What follows is a set of entries; retype all of them exactly.

DATA SUPPLIED Start Marker

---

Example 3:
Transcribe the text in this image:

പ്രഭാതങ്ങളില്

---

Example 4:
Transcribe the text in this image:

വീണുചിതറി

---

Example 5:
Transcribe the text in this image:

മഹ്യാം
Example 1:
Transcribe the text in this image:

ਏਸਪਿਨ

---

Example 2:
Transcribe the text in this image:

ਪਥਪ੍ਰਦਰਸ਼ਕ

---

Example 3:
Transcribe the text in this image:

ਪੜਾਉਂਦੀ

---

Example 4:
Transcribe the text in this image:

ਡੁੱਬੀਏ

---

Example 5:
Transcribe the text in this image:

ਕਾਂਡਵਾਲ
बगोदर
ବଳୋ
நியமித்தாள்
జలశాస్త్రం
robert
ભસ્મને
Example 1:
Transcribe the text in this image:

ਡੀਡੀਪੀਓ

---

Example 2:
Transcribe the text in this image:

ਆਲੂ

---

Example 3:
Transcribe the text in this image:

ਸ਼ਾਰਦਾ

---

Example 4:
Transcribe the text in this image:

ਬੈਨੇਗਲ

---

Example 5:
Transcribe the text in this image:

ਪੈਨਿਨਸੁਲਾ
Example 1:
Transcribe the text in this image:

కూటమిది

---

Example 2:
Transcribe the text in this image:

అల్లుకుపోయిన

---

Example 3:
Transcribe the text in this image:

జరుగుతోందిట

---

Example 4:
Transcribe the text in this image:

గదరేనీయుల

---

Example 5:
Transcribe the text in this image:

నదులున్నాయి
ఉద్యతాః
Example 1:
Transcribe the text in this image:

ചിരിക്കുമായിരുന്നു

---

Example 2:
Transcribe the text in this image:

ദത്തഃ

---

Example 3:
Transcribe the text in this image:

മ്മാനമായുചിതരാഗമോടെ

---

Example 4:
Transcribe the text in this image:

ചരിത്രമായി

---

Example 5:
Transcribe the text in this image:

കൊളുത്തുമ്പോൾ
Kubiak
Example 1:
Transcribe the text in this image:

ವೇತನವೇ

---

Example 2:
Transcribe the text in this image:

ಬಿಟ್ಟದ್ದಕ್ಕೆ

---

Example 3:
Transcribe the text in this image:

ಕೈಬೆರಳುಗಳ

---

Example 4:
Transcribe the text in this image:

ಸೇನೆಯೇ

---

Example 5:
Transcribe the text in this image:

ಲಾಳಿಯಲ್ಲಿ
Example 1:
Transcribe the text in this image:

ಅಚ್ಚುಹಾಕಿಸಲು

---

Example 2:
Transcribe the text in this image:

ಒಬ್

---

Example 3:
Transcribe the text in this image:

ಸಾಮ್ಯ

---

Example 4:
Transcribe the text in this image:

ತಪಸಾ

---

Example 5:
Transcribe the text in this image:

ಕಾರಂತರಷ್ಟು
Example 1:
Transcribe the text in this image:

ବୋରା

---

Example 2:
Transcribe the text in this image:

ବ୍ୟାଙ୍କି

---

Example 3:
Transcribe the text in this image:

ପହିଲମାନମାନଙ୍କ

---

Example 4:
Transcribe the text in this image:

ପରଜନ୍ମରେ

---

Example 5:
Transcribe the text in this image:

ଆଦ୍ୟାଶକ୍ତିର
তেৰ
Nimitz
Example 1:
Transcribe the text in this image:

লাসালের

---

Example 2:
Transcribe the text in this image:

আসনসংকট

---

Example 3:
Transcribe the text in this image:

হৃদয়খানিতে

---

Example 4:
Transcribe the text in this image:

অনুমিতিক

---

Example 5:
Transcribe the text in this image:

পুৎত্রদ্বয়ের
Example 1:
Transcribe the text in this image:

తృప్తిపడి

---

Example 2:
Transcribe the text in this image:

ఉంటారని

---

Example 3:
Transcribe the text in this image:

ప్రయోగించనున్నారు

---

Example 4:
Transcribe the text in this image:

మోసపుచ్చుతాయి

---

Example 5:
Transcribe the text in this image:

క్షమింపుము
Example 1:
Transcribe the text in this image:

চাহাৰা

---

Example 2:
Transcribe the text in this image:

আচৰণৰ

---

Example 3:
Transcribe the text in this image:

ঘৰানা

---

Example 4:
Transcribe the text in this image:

DATA SUPPLIED End Marker

**WORKED SOLUTION**
---

Example 3:
Transcribe the text in this image:

പ്രഭാതങ്ങളില്

---

Example 4:
Transcribe the text in this image:

വീണുചിതറി

---

Example 5:
Transcribe the text in this image:

മഹ്യാം
Example 1:
Transcribe the text in this image:

ਏਸਪਿਨ

---

Example 2:
Transcribe the text in this image:

ਪਥਪ੍ਰਦਰਸ਼ਕ

---

Example 3:
Transcribe the text in this image:

ਪੜਾਉਂਦੀ

---

Example 4:
Transcribe the text in this image:

ਡੁੱਬੀਏ

---

Example 5:
Transcribe the text in this image:

ਕਾਂਡਵਾਲ
बगोदर
ବଳୋ
நியமித்தாள்
జలశాస్త్రం
robert
ભસ્મને
Example 1:
Transcribe the text in this image:

ਡੀਡੀਪੀਓ

---

Example 2:
Transcribe the text in this image:

ਆਲੂ

---

Example 3:
Transcribe the text in this image:

ਸ਼ਾਰਦਾ

---

Example 4:
Transcribe the text in this image:

ਬੈਨੇਗਲ

---

Example 5:
Transcribe the text in this image:

ਪੈਨਿਨਸੁਲਾ
Example 1:
Transcribe the text in this image:

కూటమిది

---

Example 2:
Transcribe the text in this image:

అల్లుకుపోయిన

---

Example 3:
Transcribe the text in this image:

జరుగుతోందిట

---

Example 4:
Transcribe the text in this image:

గదరేనీయుల

---

Example 5:
Transcribe the text in this image:

నదులున్నాయి
ఉద్యతాః
Example 1:
Transcribe the text in this image:

ചിരിക്കുമായിരുന്നു

---

Example 2:
Transcribe the text in this image:

ദത്തഃ

---

Example 3:
Transcribe the text in this image:

മ്മാനമായുചിതരാഗമോടെ

---

Example 4:
Transcribe the text in this image:

ചരിത്രമായി

---

Example 5:
Transcribe the text in this image:

കൊളുത്തുമ്പോൾ
Kubiak
Example 1:
Transcribe the text in this image:

ವೇತನವೇ

---

Example 2:
Transcribe the text in this image:

ಬಿಟ್ಟದ್ದಕ್ಕೆ

---

Example 3:
Transcribe the text in this image:

ಕೈಬೆರಳುಗಳ

---

Example 4:
Transcribe the text in this image:

ಸೇನೆಯೇ

---

Example 5:
Transcribe the text in this image:

ಲಾಳಿಯಲ್ಲಿ
Example 1:
Transcribe the text in this image:

ಅಚ್ಚುಹಾಕಿಸಲು

---

Example 2:
Transcribe the text in this image:

ಒಬ್

---

Example 3:
Transcribe the text in this image:

ಸಾಮ್ಯ

---

Example 4:
Transcribe the text in this image:

ತಪಸಾ

---

Example 5:
Transcribe the text in this image:

ಕಾರಂತರಷ್ಟು
Example 1:
Transcribe the text in this image:

ବୋରା

---

Example 2:
Transcribe the text in this image:

ବ୍ୟାଙ୍କି

---

Example 3:
Transcribe the text in this image:

ପହିଲମାନମାନଙ୍କ

---

Example 4:
Transcribe the text in this image:

ପରଜନ୍ମରେ

---

Example 5:
Transcribe the text in this image:

ଆଦ୍ୟାଶକ୍ତିର
তেৰ
Nimitz
Example 1:
Transcribe the text in this image:

লাসালের

---

Example 2:
Transcribe the text in this image:

আসনসংকট

---

Example 3:
Transcribe the text in this image:

হৃদয়খানিতে

---

Example 4:
Transcribe the text in this image:

অনুমিতিক

---

Example 5:
Transcribe the text in this image:

পুৎত্রদ্বয়ের
Example 1:
Transcribe the text in this image:

తృప్తిపడి

---

Example 2:
Transcribe the text in this image:

ఉంటారని

---

Example 3:
Transcribe the text in this image:

ప్రయోగించనున్నారు

---

Example 4:
Transcribe the text in this image:

మోసపుచ్చుతాయి

---

Example 5:
Transcribe the text in this image:

క్షమింపుము
Example 1:
Transcribe the text in this image:

চাহাৰা

---

Example 2:
Transcribe the text in this image:

আচৰণৰ

---

Example 3:
Transcribe the text in this image:

ঘৰানা

---

Example 4:
Transcribe the text in this image:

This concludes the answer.